- [Your goal]
An exact reproduction of all entries is expected.

- [Data shown]
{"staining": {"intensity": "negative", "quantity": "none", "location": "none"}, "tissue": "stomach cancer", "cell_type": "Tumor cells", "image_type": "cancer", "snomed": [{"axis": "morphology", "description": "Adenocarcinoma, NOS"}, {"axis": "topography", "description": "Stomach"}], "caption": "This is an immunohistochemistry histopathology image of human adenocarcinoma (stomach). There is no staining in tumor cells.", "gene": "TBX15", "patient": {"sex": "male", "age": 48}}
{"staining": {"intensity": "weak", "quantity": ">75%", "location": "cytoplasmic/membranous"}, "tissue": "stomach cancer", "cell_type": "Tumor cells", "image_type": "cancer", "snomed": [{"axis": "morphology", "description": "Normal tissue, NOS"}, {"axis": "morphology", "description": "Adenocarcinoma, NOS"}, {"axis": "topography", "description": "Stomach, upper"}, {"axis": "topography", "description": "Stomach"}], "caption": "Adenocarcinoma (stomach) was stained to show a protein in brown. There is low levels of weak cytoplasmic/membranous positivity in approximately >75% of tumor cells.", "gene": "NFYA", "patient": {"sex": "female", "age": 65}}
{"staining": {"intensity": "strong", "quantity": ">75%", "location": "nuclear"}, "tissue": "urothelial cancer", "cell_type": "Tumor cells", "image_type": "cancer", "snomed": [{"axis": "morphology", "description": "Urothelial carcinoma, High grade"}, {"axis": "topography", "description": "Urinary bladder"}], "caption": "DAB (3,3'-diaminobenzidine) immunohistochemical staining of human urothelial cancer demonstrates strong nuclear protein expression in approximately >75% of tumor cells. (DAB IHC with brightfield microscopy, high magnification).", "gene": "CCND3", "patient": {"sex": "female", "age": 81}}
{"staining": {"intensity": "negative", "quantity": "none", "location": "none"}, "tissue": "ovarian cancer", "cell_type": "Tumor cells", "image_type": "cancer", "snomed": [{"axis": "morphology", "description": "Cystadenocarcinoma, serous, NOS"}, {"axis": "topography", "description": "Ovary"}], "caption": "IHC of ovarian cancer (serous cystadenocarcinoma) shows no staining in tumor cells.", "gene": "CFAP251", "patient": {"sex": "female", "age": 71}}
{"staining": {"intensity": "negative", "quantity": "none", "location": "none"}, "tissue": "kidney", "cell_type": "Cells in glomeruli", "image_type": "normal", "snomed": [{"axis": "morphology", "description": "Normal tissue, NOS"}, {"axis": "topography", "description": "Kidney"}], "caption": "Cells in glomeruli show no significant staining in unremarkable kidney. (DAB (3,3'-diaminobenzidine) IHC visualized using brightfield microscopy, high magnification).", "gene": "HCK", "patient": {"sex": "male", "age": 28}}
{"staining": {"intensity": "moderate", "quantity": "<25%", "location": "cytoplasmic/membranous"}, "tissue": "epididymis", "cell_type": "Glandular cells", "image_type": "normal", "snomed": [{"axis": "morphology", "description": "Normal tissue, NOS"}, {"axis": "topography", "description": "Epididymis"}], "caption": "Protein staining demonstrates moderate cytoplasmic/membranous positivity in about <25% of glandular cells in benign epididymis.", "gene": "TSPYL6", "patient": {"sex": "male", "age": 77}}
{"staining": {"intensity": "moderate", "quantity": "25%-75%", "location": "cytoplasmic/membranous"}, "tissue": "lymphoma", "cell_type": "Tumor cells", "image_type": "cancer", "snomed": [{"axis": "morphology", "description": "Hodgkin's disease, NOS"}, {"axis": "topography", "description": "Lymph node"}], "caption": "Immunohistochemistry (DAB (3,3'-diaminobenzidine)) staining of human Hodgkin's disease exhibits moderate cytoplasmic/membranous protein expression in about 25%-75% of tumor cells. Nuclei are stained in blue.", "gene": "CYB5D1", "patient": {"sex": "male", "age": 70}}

- [Response area]
{"staining": {"intensity": "negative", "quantity": "none", "location": "none"}, "tissue": "stomach cancer", "cell_type": "Tumor cells", "image_type": "cancer", "snomed": [{"axis": "morphology", "description": "Adenocarcinoma, NOS"}, {"axis": "topography", "description": "Stomach"}], "caption": "This is an immunohistochemistry histopathology image of human adenocarcinoma (stomach). There is no staining in tumor cells.", "gene": "TBX15", "patient": {"sex": "male", "age": 48}}
{"staining": {"intensity": "weak", "quantity": ">75%", "location": "cytoplasmic/membranous"}, "tissue": "stomach cancer", "cell_type": "Tumor cells", "image_type": "cancer", "snomed": [{"axis": "morphology", "description": "Normal tissue, NOS"}, {"axis": "morphology", "description": "Adenocarcinoma, NOS"}, {"axis": "topography", "description": "Stomach, upper"}, {"axis": "topography", "description": "Stomach"}], "caption": "Adenocarcinoma (stomach) was stained to show a protein in brown. There is low levels of weak cytoplasmic/membranous positivity in approximately >75% of tumor cells.", "gene": "NFYA", "patient": {"sex": "female", "age": 65}}
{"staining": {"intensity": "strong", "quantity": ">75%", "location": "nuclear"}, "tissue": "urothelial cancer", "cell_type": "Tumor cells", "image_type": "cancer", "snomed": [{"axis": "morphology", "description": "Urothelial carcinoma, High grade"}, {"axis": "topography", "description": "Urinary bladder"}], "caption": "DAB (3,3'-diaminobenzidine) immunohistochemical staining of human urothelial cancer demonstrates strong nuclear protein expression in approximately >75% of tumor cells. (DAB IHC with brightfield microscopy, high magnification).", "gene": "CCND3", "patient": {"sex": "female", "age": 81}}
{"staining": {"intensity": "negative", "quantity": "none", "location": "none"}, "tissue": "ovarian cancer", "cell_type": "Tumor cells", "image_type": "cancer", "snomed": [{"axis": "morphology", "description": "Cystadenocarcinoma, serous, NOS"}, {"axis": "topography", "description": "Ovary"}], "caption": "IHC of ovarian cancer (serous cystadenocarcinoma) shows no staining in tumor cells.", "gene": "CFAP251", "patient": {"sex": "female", "age": 71}}
{"staining": {"intensity": "negative", "quantity": "none", "location": "none"}, "tissue": "kidney", "cell_type": "Cells in glomeruli", "image_type": "normal", "snomed": [{"axis": "morphology", "description": "Normal tissue, NOS"}, {"axis": "topography", "description": "Kidney"}], "caption": "Cells in glomeruli show no significant staining in unremarkable kidney. (DAB (3,3'-diaminobenzidine) IHC visualized using brightfield microscopy, high magnification).", "gene": "HCK", "patient": {"sex": "male", "age": 28}}
{"staining": {"intensity": "moderate", "quantity": "<25%", "location": "cytoplasmic/membranous"}, "tissue": "epididymis", "cell_type": "Glandular cells", "image_type": "normal", "snomed": [{"axis": "morphology", "description": "Normal tissue, NOS"}, {"axis": "topography", "description": "Epididymis"}], "caption": "Protein staining demonstrates moderate cytoplasmic/membranous positivity in about <25% of glandular cells in benign epididymis.", "gene": "TSPYL6", "patient": {"sex": "male", "age": 77}}
{"staining": {"intensity": "moderate", "quantity": "25%-75%", "location": "cytoplasmic/membranous"}, "tissue": "lymphoma", "cell_type": "Tumor cells", "image_type": "cancer", "snomed": [{"axis": "morphology", "description": "Hodgkin's disease, NOS"}, {"axis": "topography", "description": "Lymph node"}], "caption": "Immunohistochemistry (DAB (3,3'-diaminobenzidine)) staining of human Hodgkin's disease exhibits moderate cytoplasmic/membranous protein expression in about 25%-75% of tumor cells. Nuclei are stained in blue.", "gene": "CYB5D1", "patient": {"sex": "male", "age": 70}}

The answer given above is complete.